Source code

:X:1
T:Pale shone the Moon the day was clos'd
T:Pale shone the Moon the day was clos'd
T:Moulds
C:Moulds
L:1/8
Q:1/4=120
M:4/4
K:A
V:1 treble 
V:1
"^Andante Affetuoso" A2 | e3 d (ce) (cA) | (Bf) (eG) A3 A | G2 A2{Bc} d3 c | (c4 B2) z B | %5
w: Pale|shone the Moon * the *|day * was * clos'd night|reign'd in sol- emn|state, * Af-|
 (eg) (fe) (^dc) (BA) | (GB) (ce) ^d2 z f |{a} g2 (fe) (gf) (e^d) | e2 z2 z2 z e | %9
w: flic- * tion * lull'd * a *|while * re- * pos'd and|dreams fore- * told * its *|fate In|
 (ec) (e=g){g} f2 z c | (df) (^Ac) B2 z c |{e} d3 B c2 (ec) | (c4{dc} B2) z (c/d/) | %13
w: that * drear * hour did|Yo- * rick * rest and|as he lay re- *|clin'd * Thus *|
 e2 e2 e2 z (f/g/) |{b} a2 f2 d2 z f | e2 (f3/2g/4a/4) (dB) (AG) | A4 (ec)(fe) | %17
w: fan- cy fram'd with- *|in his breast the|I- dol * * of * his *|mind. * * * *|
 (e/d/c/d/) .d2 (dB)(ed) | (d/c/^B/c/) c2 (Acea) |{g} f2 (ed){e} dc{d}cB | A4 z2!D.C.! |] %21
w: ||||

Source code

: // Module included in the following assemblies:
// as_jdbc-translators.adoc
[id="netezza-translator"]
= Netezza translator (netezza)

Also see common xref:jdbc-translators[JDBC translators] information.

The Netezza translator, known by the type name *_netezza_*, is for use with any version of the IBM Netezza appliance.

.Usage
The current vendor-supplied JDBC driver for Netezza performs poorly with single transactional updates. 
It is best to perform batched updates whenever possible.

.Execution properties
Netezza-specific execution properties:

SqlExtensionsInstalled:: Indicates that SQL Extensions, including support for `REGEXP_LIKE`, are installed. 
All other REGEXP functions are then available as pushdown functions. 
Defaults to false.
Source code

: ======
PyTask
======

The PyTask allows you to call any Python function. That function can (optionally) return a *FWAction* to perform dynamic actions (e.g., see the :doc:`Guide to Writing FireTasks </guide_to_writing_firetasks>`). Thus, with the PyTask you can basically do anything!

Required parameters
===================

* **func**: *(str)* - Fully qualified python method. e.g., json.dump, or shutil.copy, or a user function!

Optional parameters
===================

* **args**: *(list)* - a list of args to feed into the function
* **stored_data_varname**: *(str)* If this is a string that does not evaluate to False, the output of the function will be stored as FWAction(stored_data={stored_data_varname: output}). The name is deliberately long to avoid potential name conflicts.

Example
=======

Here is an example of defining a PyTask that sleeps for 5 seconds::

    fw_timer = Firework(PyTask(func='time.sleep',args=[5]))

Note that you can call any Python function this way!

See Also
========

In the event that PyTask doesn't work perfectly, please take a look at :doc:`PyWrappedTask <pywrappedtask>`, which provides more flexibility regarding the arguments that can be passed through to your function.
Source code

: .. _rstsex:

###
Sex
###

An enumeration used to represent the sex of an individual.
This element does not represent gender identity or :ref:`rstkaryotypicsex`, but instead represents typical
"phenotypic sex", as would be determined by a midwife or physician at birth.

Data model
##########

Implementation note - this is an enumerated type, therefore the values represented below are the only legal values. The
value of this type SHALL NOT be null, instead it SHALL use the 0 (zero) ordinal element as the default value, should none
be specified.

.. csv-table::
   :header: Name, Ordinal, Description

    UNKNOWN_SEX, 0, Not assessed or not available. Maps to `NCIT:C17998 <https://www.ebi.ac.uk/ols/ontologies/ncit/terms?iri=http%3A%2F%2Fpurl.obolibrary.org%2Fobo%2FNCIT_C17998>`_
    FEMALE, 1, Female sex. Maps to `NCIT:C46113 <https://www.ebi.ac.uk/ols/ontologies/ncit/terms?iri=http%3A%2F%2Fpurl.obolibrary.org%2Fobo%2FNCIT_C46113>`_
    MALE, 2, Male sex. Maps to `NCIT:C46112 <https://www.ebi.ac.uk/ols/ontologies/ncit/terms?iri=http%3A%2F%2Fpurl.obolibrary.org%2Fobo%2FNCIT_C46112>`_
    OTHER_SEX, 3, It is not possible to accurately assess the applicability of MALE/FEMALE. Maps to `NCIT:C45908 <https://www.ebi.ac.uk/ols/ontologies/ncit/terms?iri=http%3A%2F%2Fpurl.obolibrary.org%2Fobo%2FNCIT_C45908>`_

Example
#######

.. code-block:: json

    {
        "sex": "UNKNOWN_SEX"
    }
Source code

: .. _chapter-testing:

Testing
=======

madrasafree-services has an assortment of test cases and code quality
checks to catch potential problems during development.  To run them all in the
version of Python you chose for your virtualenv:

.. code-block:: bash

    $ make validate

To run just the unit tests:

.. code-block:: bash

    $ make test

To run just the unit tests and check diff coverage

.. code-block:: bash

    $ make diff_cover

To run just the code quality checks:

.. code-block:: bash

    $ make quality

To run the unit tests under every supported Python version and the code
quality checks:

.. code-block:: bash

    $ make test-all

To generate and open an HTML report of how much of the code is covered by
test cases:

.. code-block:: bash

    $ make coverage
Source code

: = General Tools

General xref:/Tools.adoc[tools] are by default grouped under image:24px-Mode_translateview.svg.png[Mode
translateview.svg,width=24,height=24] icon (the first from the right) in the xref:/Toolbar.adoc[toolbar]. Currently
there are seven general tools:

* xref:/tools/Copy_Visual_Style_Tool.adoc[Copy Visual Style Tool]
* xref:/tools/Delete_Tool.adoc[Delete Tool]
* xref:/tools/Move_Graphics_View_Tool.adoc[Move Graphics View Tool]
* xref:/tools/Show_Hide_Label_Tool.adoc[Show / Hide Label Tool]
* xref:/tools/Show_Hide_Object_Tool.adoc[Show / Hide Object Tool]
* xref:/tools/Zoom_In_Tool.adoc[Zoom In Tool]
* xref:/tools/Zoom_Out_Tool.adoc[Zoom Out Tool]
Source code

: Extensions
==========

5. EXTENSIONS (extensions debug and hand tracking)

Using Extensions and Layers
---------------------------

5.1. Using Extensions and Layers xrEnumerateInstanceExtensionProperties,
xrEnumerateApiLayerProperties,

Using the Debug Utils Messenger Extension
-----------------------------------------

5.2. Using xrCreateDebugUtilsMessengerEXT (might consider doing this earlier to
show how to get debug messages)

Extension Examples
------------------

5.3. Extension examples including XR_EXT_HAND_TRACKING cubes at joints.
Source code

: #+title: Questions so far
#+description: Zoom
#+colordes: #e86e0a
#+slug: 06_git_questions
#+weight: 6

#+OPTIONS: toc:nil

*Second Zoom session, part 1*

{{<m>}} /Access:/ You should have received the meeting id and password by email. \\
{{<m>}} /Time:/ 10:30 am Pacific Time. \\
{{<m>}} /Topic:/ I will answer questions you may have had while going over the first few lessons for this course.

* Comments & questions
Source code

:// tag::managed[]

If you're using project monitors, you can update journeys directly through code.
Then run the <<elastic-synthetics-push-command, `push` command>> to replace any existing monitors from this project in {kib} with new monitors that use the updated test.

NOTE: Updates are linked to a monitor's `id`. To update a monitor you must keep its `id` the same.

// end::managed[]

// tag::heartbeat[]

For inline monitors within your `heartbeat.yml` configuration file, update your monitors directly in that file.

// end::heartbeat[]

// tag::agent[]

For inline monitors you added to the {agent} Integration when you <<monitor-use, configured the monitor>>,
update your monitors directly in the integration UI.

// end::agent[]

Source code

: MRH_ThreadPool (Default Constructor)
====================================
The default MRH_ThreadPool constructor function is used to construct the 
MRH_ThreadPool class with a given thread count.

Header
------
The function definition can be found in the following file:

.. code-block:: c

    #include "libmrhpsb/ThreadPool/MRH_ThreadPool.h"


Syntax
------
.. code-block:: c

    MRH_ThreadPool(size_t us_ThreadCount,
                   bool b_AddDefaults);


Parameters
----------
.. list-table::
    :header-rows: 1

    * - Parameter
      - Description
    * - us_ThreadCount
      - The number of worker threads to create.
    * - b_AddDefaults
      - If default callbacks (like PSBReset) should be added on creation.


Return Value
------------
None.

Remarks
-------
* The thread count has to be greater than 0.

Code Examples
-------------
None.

== == ==

Which lines above contain the word "Hide"? Copy each of them.

THE COMPLETED TASK:
* xref:/tools/Show_Hide_Label_Tool.adoc[Show / Hide Label Tool]
* xref:/tools/Show_Hide_Object_Tool.adoc[Show / Hide Object Tool]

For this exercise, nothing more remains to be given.